Copy every row below verbatim, leaving out the pictures.

» Dataset extract:
━━━━━━━━━━━━━━━━

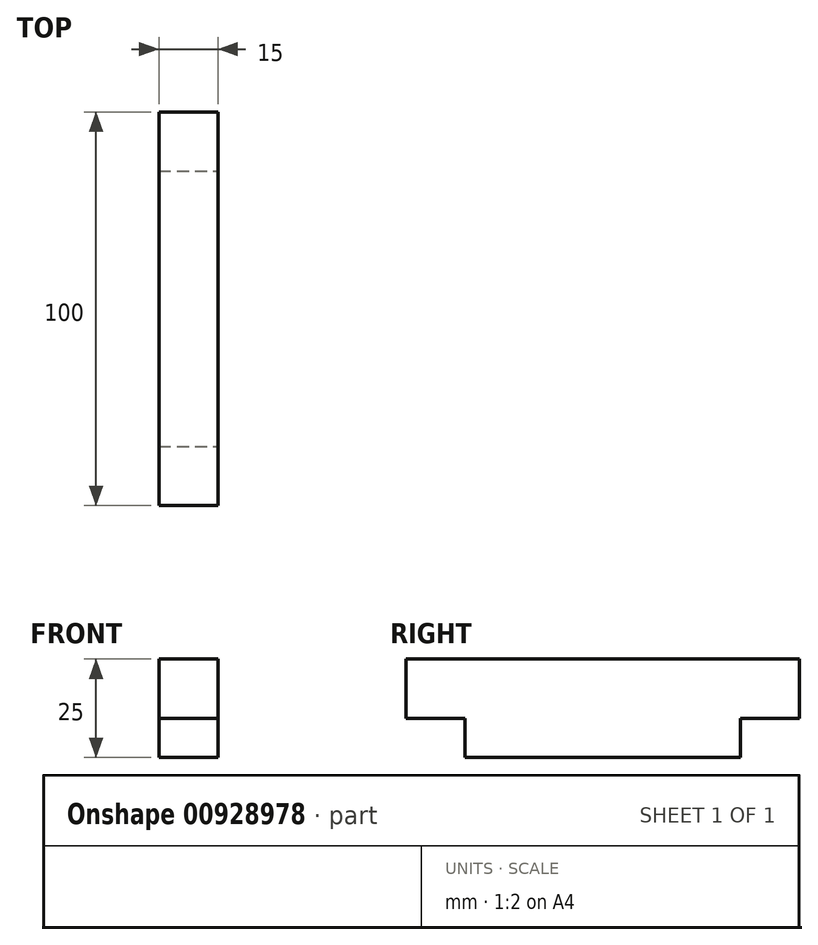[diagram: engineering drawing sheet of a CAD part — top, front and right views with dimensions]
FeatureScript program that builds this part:
annotation { "Feature Type Name" : "Feature", "Feature Type Description" : "" }
export const myFeature = defineFeature(function(context is Context, id is Id, definition is map)
    precondition{}
    {
        {
            var Q0;
            Q0=qCreatedBy(makeId("Front.planeOp"),FACE);
            var sketch = newSketch(context, id + "F0", { "sketchPlane" : qUnion([Q0])});
            skLineSegment(sketch, "E0.bottom", {"start": v(-7.6, 5.42) * mm, "end": v(7.4, 5.42) * mm});
            skLineSegment(sketch, "E0.top", {"start": v(-7.6, -19.58) * mm, "end": v(7.4, -19.58) * mm});
            skLineSegment(sketch, "E0.left", {"start": v(-7.6, 5.42) * mm, "end": v(-7.6, -19.58) * mm});
            skLineSegment(sketch, "E0.right", {"start": v(7.4, 5.42) * mm, "end": v(7.4, -19.58) * mm});
            skLineSegment(sketch, "E1.top", {"start": v(-7.6, -9.58) * mm, "end": v(7.4, -9.58) * mm});
            skLineSegment(sketch, "E1.left", {"start": v(-7.6, 5.42) * mm, "end": v(-7.6, -9.58) * mm});
            skLineSegment(sketch, "E1.right", {"start": v(7.4, 5.42) * mm, "end": v(7.4, -9.58) * mm});
            skSolve(sketch);
        }
        {
            var Q0;
            {var subQ0=sQuery(id+"F0.wireOp",EDGE,"E0.bottom");Q0=makeQuery(id+"F0.imprint","IMPRINT",FACE,{"disambiguationData":[TD([[makeQuery(id+"F0.imprint","IMPRINT",EDGE,{"derivedFrom":subQ0}),-1.0]])]});}
            extrude(context, id + "F1", {"entities" : qUnion([Q0]), "endBound" : BoundingType.SYMMETRIC, "depth" : 100 * mm, "offsetDistance" : 25 * mm});
        }
        {
            var Q0;
            {var subQ0=sQuery(id+"F0.wireOp",EDGE,"E0.top");Q0=makeQuery(id+"F0.imprint","IMPRINT",FACE,{"disambiguationData":[TD([[makeQuery(id+"F0.imprint","IMPRINT",EDGE,{"derivedFrom":subQ0}),1.0]])]});}
            extrude(context, id + "F2", {"entities" : qUnion([Q0]), "operationType" : NewBodyOperationType.ADD, "endBound" : BoundingType.SYMMETRIC, "depth" : 70 * mm, "offsetDistance" : 25 * mm});
        }
    });
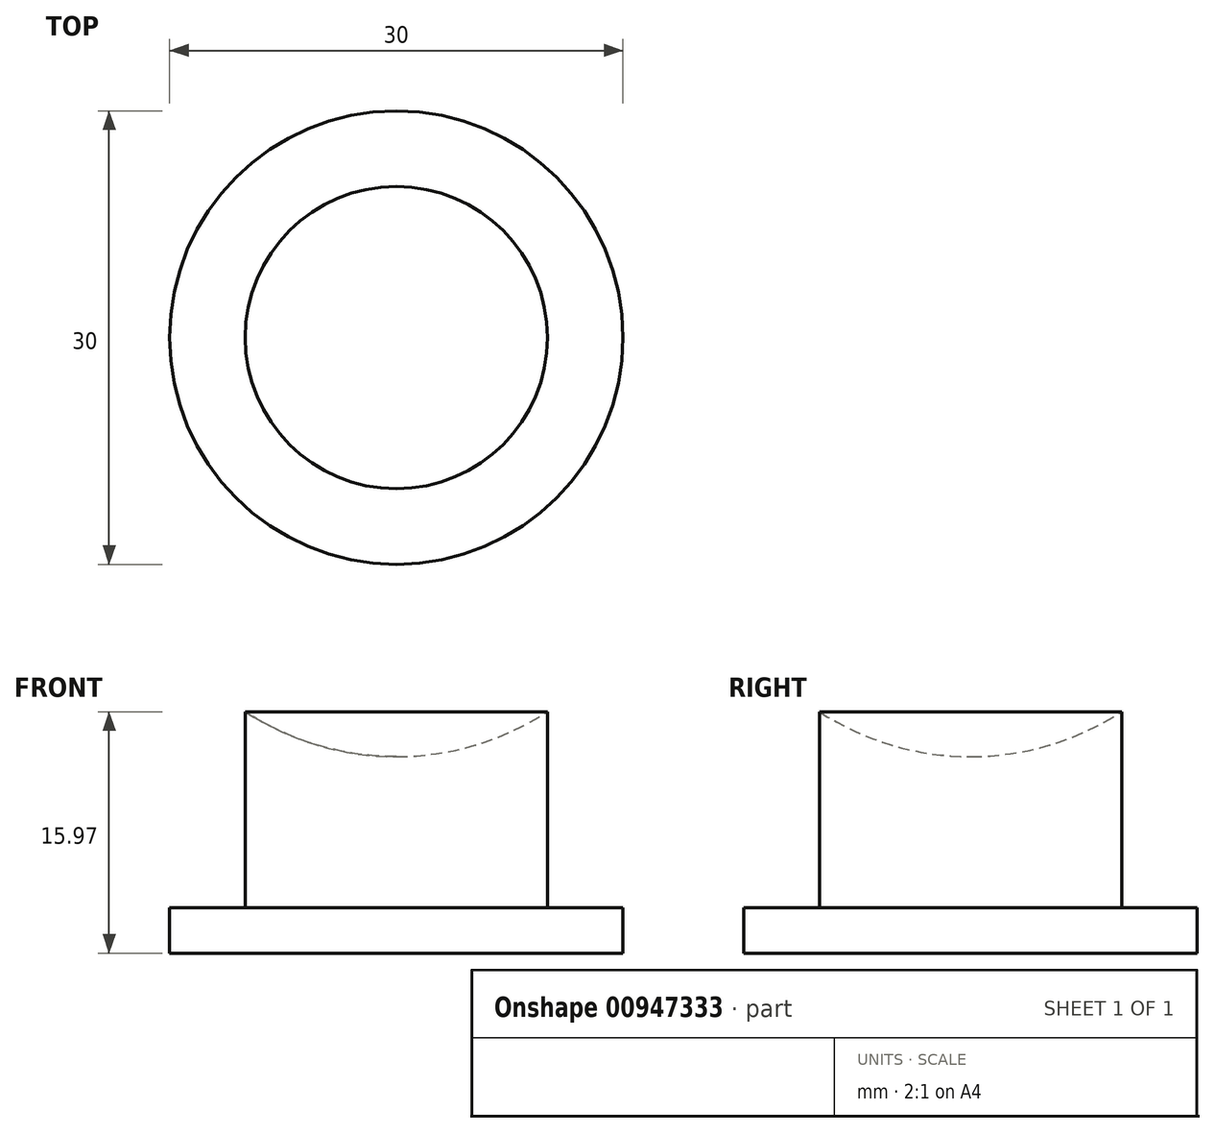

━━━━━━━━━━━━━━━━

» Response to the exercise:
[diagram: engineering drawing sheet of a CAD part — top, front and right views with dimensions]
FeatureScript program that builds this part:
annotation { "Feature Type Name" : "Feature", "Feature Type Description" : "" }
export const myFeature = defineFeature(function(context is Context, id is Id, definition is map)
    precondition{}
    {
        {
            var Q0;
            Q0=qCreatedBy(makeId("Front.planeOp"),FACE);
            var sketch = newSketch(context, id + "F0", { "sketchPlane" : qUnion([Q0])});
            skLineSegment(sketch, "E0.bottom", {"start": v(-7.6, 5.42) * mm, "end": v(7.4, 5.42) * mm});
            skLineSegment(sketch, "E0.top", {"start": v(-7.6, -19.58) * mm, "end": v(7.4, -19.58) * mm});
            skLineSegment(sketch, "E0.left", {"start": v(-7.6, 5.42) * mm, "end": v(-7.6, -19.58) * mm});
            skLineSegment(sketch, "E0.right", {"start": v(7.4, 5.42) * mm, "end": v(7.4, -19.58) * mm});
            skLineSegment(sketch, "E1.top", {"start": v(-7.6, -9.58) * mm, "end": v(7.4, -9.58) * mm});
            skLineSegment(sketch, "E1.left", {"start": v(-7.6, 5.42) * mm, "end": v(-7.6, -9.58) * mm});
            skLineSegment(sketch, "E1.right", {"start": v(7.4, 5.42) * mm, "end": v(7.4, -9.58) * mm});
            skSolve(sketch);
        }
        {
            var Q0;
            {var subQ0=sQuery(id+"F0.wireOp",EDGE,"E0.bottom");Q0=makeQuery(id+"F0.imprint","IMPRINT",FACE,{"disambiguationData":[TD([[makeQuery(id+"F0.imprint","IMPRINT",EDGE,{"derivedFrom":subQ0}),-1.0]])]});}
            extrude(context, id + "F1", {"entities" : qUnion([Q0]), "endBound" : BoundingType.SYMMETRIC, "depth" : 100 * mm, "offsetDistance" : 25 * mm});
        }
        {
            var Q0;
            {var subQ0=sQuery(id+"F0.wireOp",EDGE,"E0.top");Q0=makeQuery(id+"F0.imprint","IMPRINT",FACE,{"disambiguationData":[TD([[makeQuery(id+"F0.imprint","IMPRINT",EDGE,{"derivedFrom":subQ0}),1.0]])]});}
            extrude(context, id + "F2", {"entities" : qUnion([Q0]), "operationType" : NewBodyOperationType.ADD, "endBound" : BoundingType.SYMMETRIC, "depth" : 70 * mm, "offsetDistance" : 25 * mm});
        }
    });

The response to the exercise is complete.